The retail industry distributes all of these goods and services to customers. Retail outlets include brick-and-mortar stores like Target and Macy's. It also includes online retailers such as Amazon. Retail distribution also includes home sales such as Avon Products and TV retailers like QVC. The retail industry also sells services, including restaurants, hotels, and hairdressers.

The most critical time in retail sales is the holiday shopping season. It accounts for almost 20 percent of annual sales for many retailers. For jewelers, it accounts for 70 percent of yearly sales. The holiday shopping season officially begins on Black Friday, the day after Thanksgiving.

It also includes other big shopping days such as Cyber MondayGreen Monday and every other shopping day through Christmas.

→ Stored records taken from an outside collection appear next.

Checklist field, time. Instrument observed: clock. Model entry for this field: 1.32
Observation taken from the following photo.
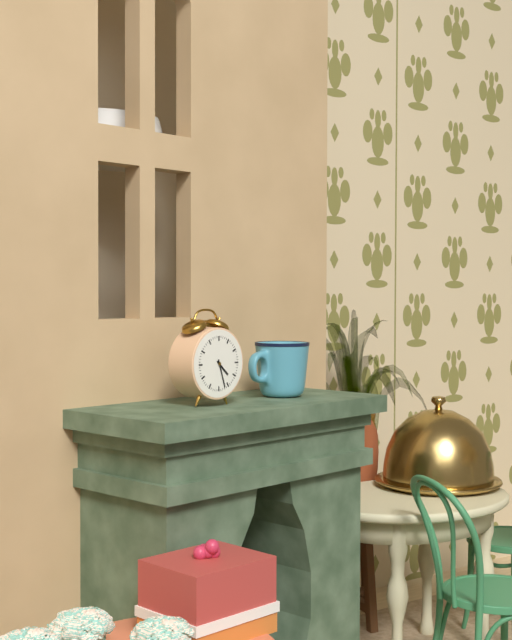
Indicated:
4.27
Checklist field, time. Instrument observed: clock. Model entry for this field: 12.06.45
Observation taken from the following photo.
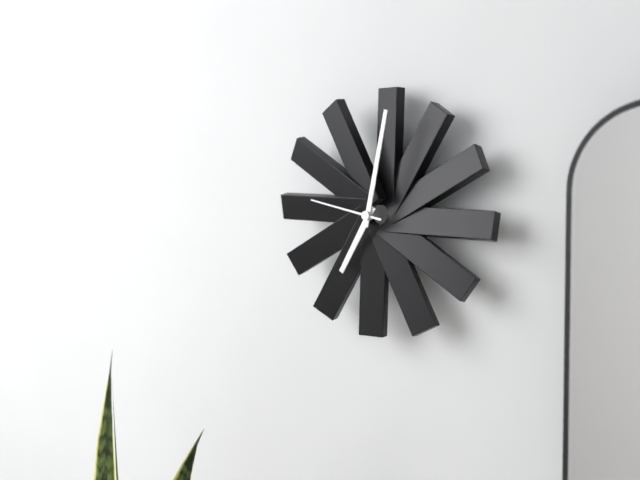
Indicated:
7.02.47
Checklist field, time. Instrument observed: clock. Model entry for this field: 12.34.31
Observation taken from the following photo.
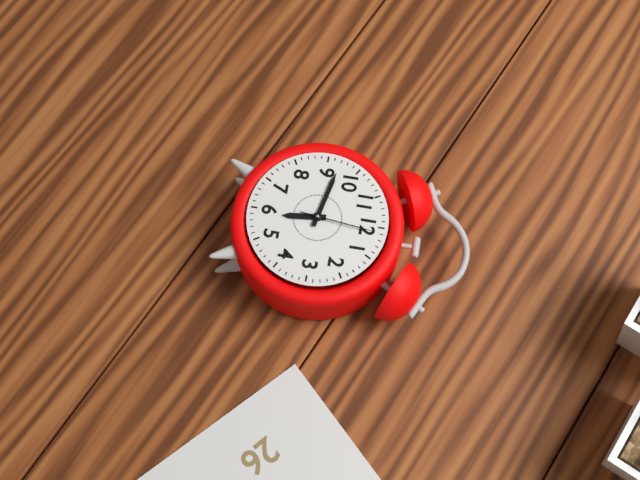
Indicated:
5.47.01
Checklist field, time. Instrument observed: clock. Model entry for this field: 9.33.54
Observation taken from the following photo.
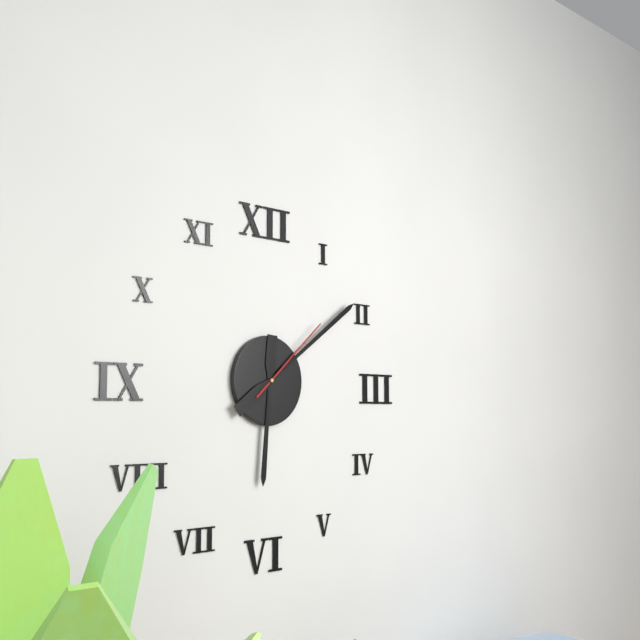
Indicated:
6.09.08
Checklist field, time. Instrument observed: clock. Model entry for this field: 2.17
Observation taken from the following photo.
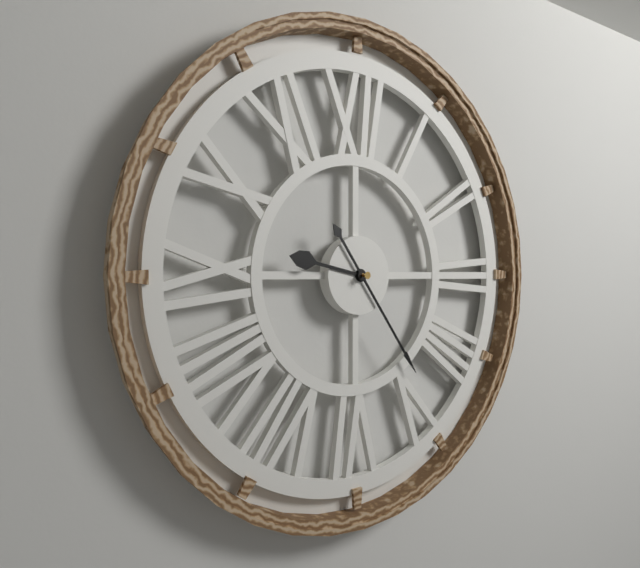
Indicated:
9.24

Some retailers have a "Christmas in July" sale to stir up sales during the slow summer season.

Measuring Sales and Trends

The U.S. Census Bureau measures retail sales with the monthly U.S. retail sales report. It reveals total sales, percent change, and change in year-over-year sales. 

The Census Bureau doesn't adjust for inflation in the report. That means volatile gas and oil prices affect its results. That can be misleading. Gas prices typically rise in the spring. Traders bid up the prices in advance of anticipated demand for the summer driving season. When that happens, it seems like retail sales are skyrocketing. Sales seem to drop like a stone in the late summer or autumn. That's when gas prices fall as vacationers return home. 

Retail Categories

The Census Bureau divides retail sales into 13 categories. The largest category (20 percent) is auto and auto parts stores. Since it's such a large component, the Census Bureau report also shows retail sales without auto. 

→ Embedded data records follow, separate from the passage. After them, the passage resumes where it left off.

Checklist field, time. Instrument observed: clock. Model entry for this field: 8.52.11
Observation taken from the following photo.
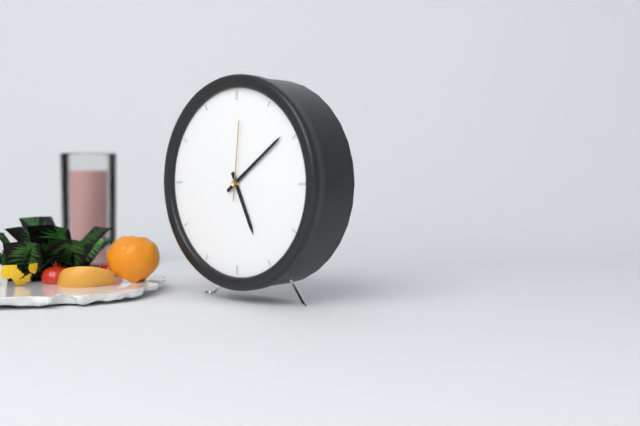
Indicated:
5.09.01
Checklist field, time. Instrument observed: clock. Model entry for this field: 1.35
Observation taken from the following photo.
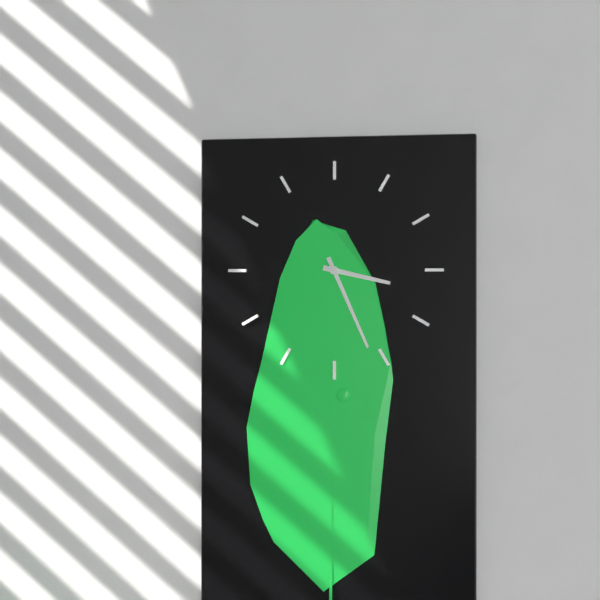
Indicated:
3.26
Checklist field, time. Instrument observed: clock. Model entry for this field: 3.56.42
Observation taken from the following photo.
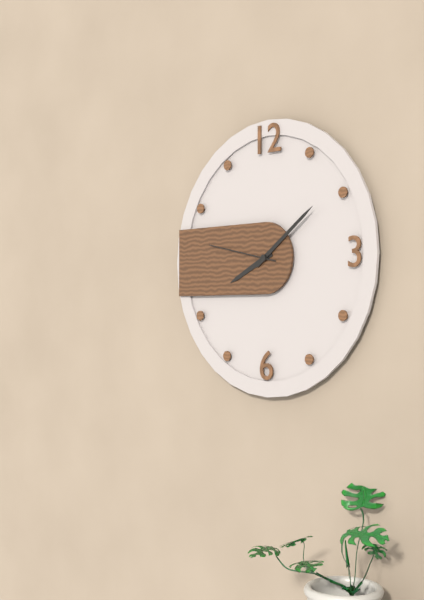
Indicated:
8.09.47
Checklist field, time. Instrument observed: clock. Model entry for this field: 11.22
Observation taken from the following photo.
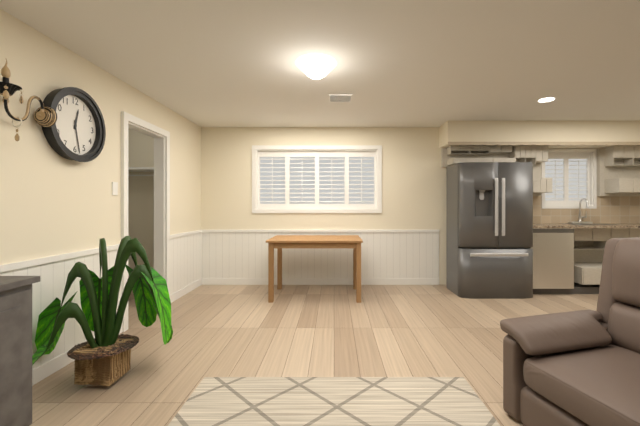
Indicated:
12.28
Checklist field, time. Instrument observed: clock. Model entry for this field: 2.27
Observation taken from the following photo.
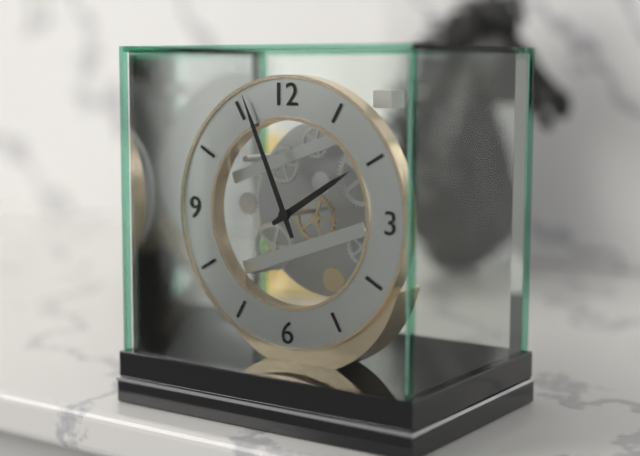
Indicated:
1.56
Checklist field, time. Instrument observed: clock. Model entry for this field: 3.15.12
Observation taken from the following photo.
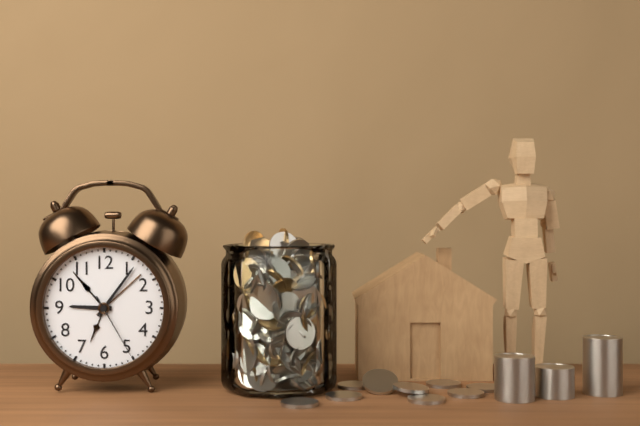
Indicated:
9.06.25
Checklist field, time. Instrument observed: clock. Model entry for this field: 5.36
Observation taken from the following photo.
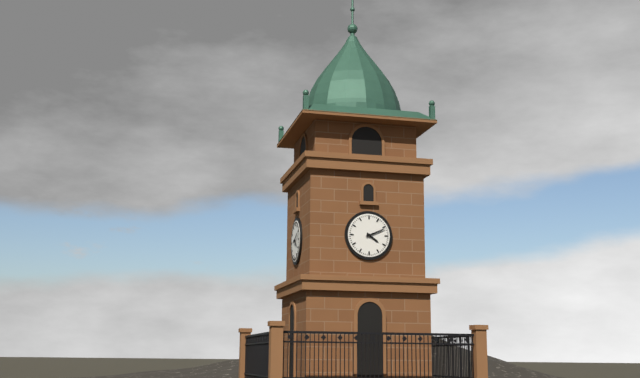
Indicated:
4.11
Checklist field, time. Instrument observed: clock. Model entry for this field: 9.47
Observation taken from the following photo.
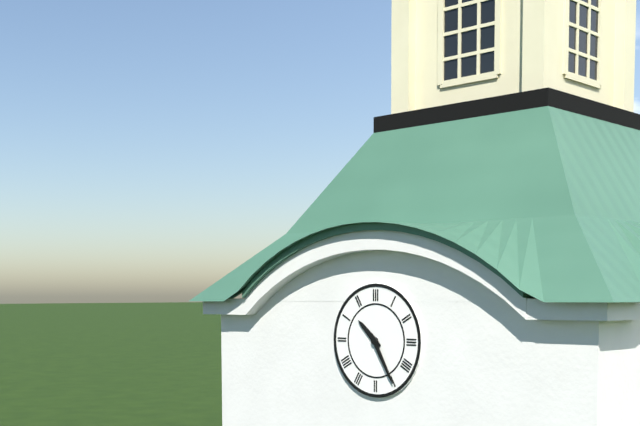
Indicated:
10.25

The following represent all 13 retail categories: 

  1. Auto dealers, including auto parts, new and used vehicle sales.
  2. Nonstore retailers, which means online retail sales.
  3. Department stores.
  4. Apparel, such as specialty clothing stores.
  5. Electronics and appliance stores, including big-box retailers like Best Buy.
  6. Food and beverage stores, including grocery and liquor stores.
  7. Building and garden supply stores, such as Lowes and Home Depot.
  8. Sporting goods/hobby stores, like Hobby Lobby and Michaels.
  9. Health/beauty shops, including drugstores.
  10. Furniture stores.
  11. Hospitality and leisure, including hotels, restaurants, and bars.
  1. Gas stations.
  2. Miscellaneous. (Source: “How Surveys Are Collected,” Census Bureau.)

Department and discount stores comprise 13 percent of total sales. Grocery stores are slightly less. Gas stations and restaurants are a little under 10 percent each. Apparel stores and drugstores come in at 5 percent each. Furniture stores and consumer electronics are around 2.5 percent each. 

Reflecting the Economic Environment

Retail sales tell you how much demand exists for consumer goods. That's critical because consumer spending makes up almost 70 percent of total U.S. economic output. The three other components of a gross domestic product are business spending, government spending, and net exports.

The Bureau of Economic Analysis releases the gross domestic product report each quarter throughout the year. If each month's retail sales are strong, then it's likely that the GDP report will be solid as well. The only time that won't be true is if prices are rising due to inflation. The retail sales report doesn't adjust for inflation. The BEA's report uses so-called real GDP, which does adjust for inflation. 

It's worth also looking at year-over-year retail sales in addition to the monthly percentage changes. The GDP report gives an estimate for a year. Retail sales growth since the prior year will give you a better indication of GDP growth which is also compared to the prior year. 

Pay attention to growth for each of the 13 specific categories within retail sales. Growth in auto sales will create more U.S. manufacturing jobs. If apparel is increasing, it won't likely increase U.S. jobs because most of those jobs are outsourced. Growth in hospitality and leisure will create jobs, but most of them are lower paid than manufacturing jobs.